The following types are not important for this article because they are not file types managed by file systems, but by various drivers or kernels.

  • Character device files: Devices that interface with serial ports, such as keyboards, mice, and so on. The first property is c.
  • Block device file: an interface device that stores data for system access, also known as storage media
  • Socket file: represents the read and write file of the network client and server

More details on the underlying administration

Block device partition -fdisk

Partitioning is the division of a storage block device into several independently managed sub-areas based on physical addresses.

# fdisk /dev/vda1Welcome to fdisk (util-Linux 2.23.2). Changes stay in memory until you decide to write them to disk. Think twice before using write commands.
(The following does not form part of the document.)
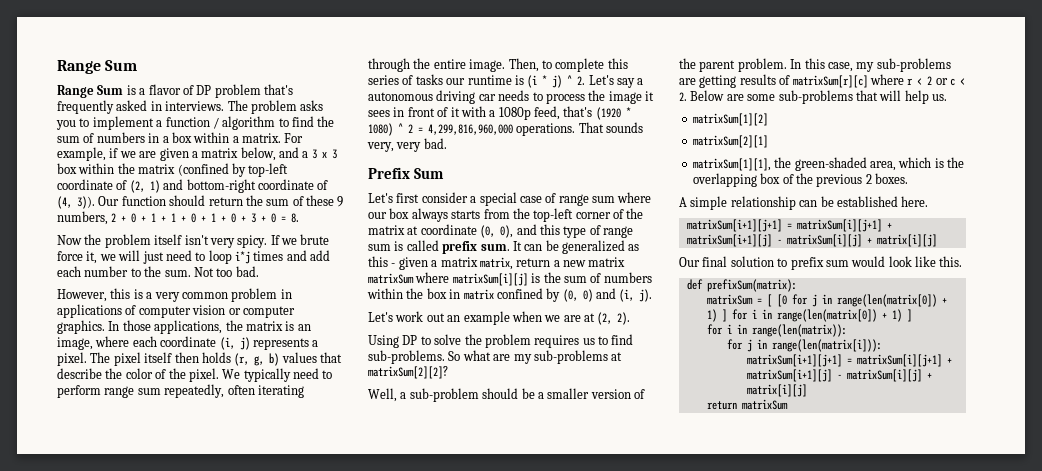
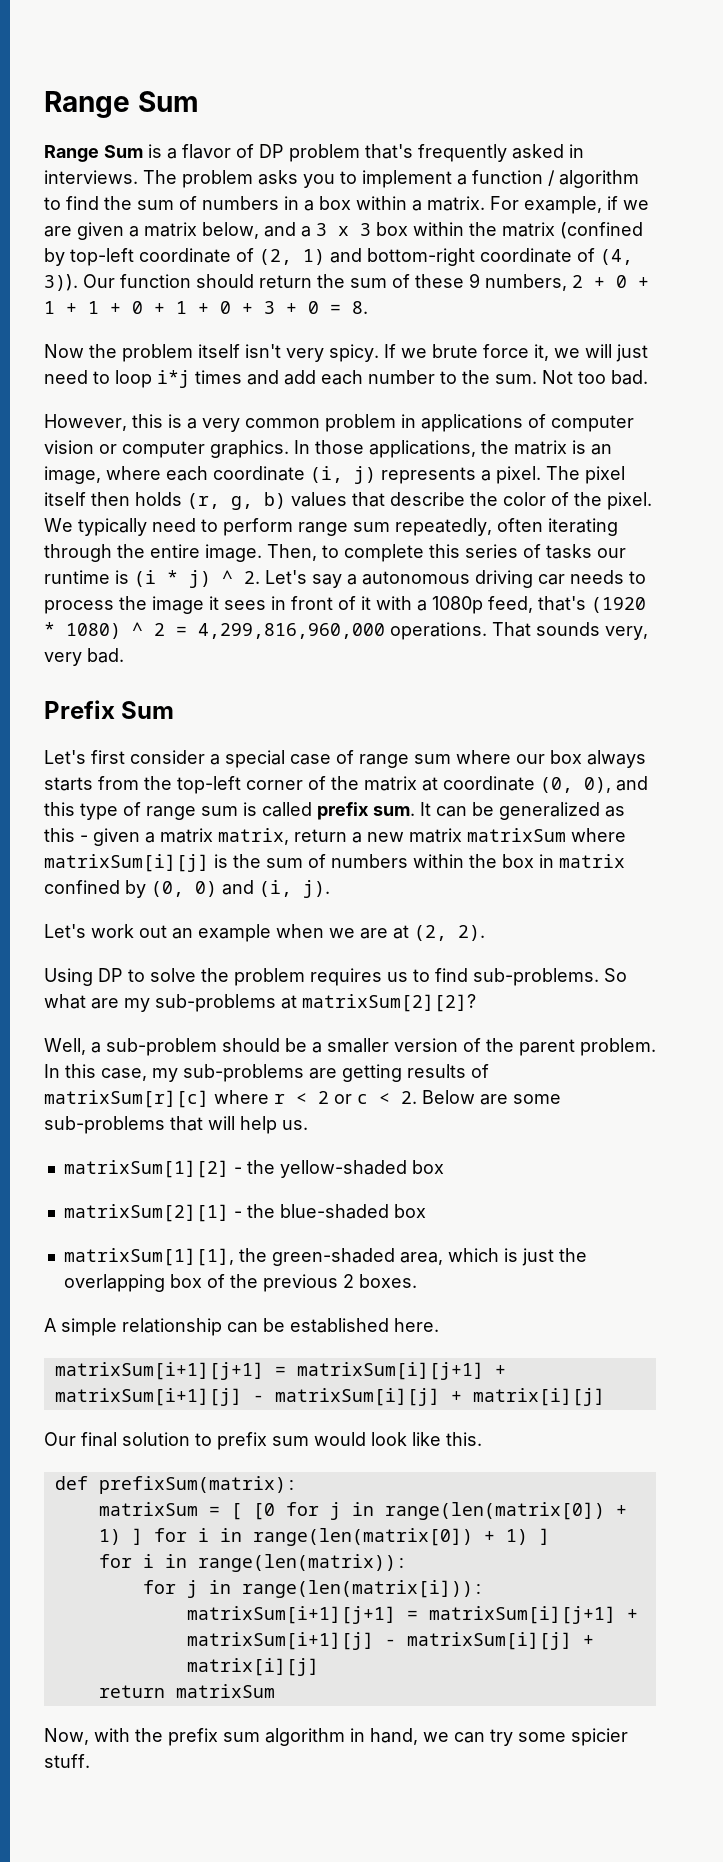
[692,135,768,148] // matrixSum[2][1] -> [233,1160,444,1178] [63,1204,426,1222] - the yellow-shaded box // matrixSum[2][1] - the blue-shaded box
(944, 163) none -> [521,1248,554,1266] just
(788, 404) none -> [44,1728,628,1746] [44,1754,90,1768] // Now, with the prefix sum algorithm in hand, we can try some spicier stuff.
Device does not contain a Recognized Partition Table Disk Identifier 0xf65964EC Creates a New DOS Disk label. Command (enter m for help) : m command operation...
#  mkfs -t ext4 /dev/vdb1
Copy the code

So this is going to be

  • Fdisk Specifies a block device file
  • Create a partition n from the block device file
    • Select primary partition or not
    • Select partition number
    • Select the first sector
    • Select the last sector
  • mkfs -t ext4 /dev/vdb1Initialize the partition asext4Type of a file system
  • Mount the file system to a directory

So what do you mean by mount?

mount

/ and /data are the two mount points.

# df -hTFile system Type Capacity Used Available Used % Mount point /dev/vda1 ext4 99G 80G 16G 85% /dev/vdb1 ext4 394G 6.5g 368GB 2% /dataCopy the code

What do you make of this mount point?

  • Block devices are identified and initialized by the device’s driver (kernel)
  • / is a must, otherwise this directory will not be usable, other directories are fine
  • /data is the mount point for /dev/vdb1. This means that all files and directories created under /data are stored using blocks under /dev/vdb1
  • When storing data, the mount point priority of the child directory > the mount point priority of the child directory means that /data/file is stored at the mount point of /data instead of /, that is, the actual mount point is stored at /dev/vdb1.

Relationship between an operating system and a file system

  • After the operating system starts, the file system will be mounted.
  • The operating system image exists on a disk (boot disk), which is special and can be booted without being mounted.

More advanced capabilities -VFS

File systems can vary in implementation details, and we can choose different file systems when formatting partitions. As you can see from the command, there are various mount points and file systems on our system, but no matter which one we read, we do it the same way: vim reads, CAT reads, echo writes.

This is because file systems have a unified abstract VFS, as shown below:

The VFS provides a unified upper-layer interface to read and write files, so that applications can access files on various file systems in a simple and uniform way.